Mayor Eric Adams is looking for an on-call team “street team” of boosters available in-person 24/7 to do crowd work supporting him and pushing his policy goals at events around the city, an email sent this week to some city employees reveals. 

The mayor’s Public Engagement Unit this week asked for 15 volunteers to launch the  traveling troupe next month, according to the email viewed by THE CITY. The PEU’s staff of around 150 people usually are focused on door-to-door outreach to help New Yorkers sign up for benefits, or connecting them with other city services. 

“The new ‘Street Team’ will be a rapid response squad dedicated to engaging New Yorkers around community and city events, especially when the mayor is in attendance,” the email sent Tuesday to PEU staffers reads. 

“However, to meet the needs of the mayor’s packed schedule, we have been asked to have a roster of folks ready and available to support him at all times.” (Emphasis theirs.)

The staffers would be moved from their day-to-day gig to join the new team, although “many of the details are still being worked out with City Hall,” the email said.

“All we know for sure is that the mayor himself asked PEU for this support immediately, so we have been working on this with a very tight timeline!,” it continued.

Adrienne Lever, the PEU director, said the change is a more targeted approach to reaching New Yorkers who may need help. 

“From the very beginning Mayor Adams has been an on-the-ground mayor,” she told THE CITY in an interview.

“He’s out in the community very frequently, and we’ve seen there’s an opportunity to leverage that.”

The full details of the change are still being worked out, she said, but their staff – who speak 20 languages – are always assessing where the greatest need is.

“We want to make sure we are really covering events across the city,” she said. 

Helping the Neediest

The Public Engagement Unit was launched in 2015 by former Mayor Bill de Blasio to help connect New Yorkers to services like tenant support or assistance in signing up for free or low-cost healthcare.

Before the unit even went public, staffers spent months figuring out how many city students were in tenuous living situations, like being doubled-up with friends or relatives.
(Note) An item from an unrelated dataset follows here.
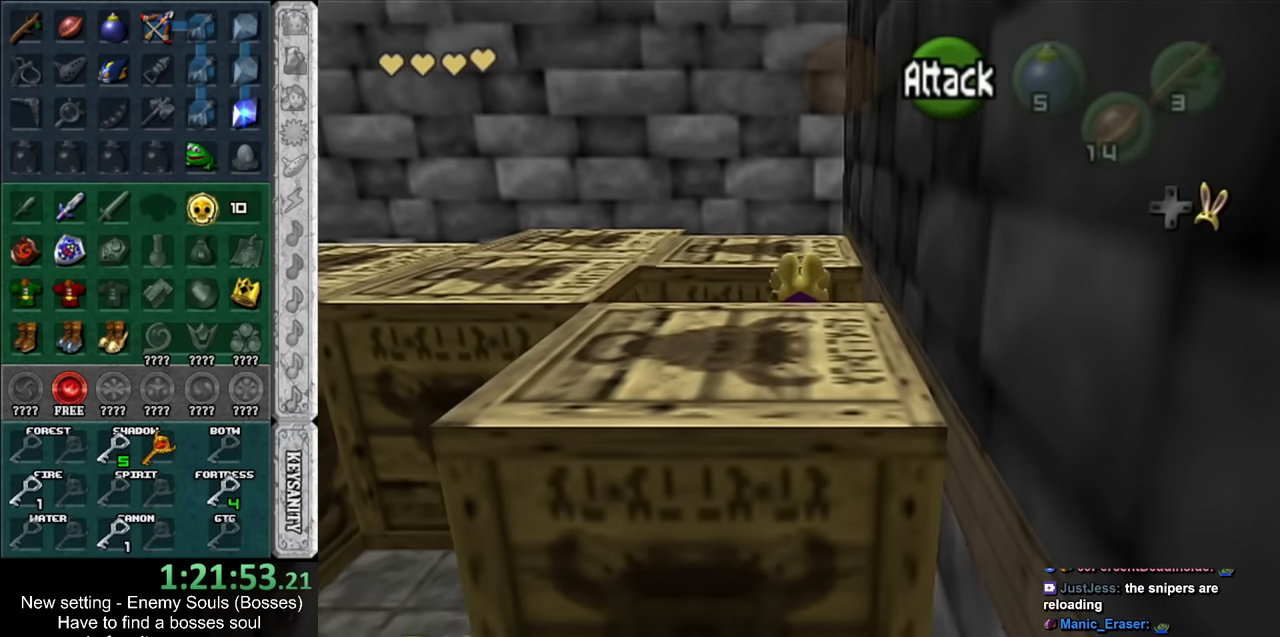
{"buttons": [], "left_stick": "center", "right_stick": "center", "events": [[333, "left_stick", "center"]]}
Another major effort was connecting New Yorkers in need, including veterans, to permanent housing resources. 

The PEU now includes a Tenant Support Unit, a Home Support Unit, and GetCoveredNYC, which helps enroll people in health care. There is also a “special projects team” that has worked on helping people sign up for vaccine appointments and get COVID recovery meals.

Mayor Eric Adams makes a heart symbol during a party at Gracie Mansion for Hispanic Heritage Month. Credit: Benny Polatseck/Mayoral Photography Office

Adams, the self-described “blue collar mayor,” has prioritized in-person events like flag-raisings and parades a bit more than his predecessor. In a radio interview Thursday, he told host Sid Rosenberg how often New Yorkers approach him with issues.

“People walk down the streets … and my staff gets infuriated that I give people my personal cell number,” he said on WABC radio. “I say call me so I can actually find out what your issue is.”

A Queens high school student even publicly texted with the mayor earlier this year from a protest. Adams also launched a “Text With Eric” initiative and a weekly newsletter to connect with residents. 

“People go where the mayor is,” said one former PEU staffer who requested anonymity but didn’t see a problem with the street-team request. “It’s good to be with the mayor because people ask him to solve specific problems for them while he’s out and about.”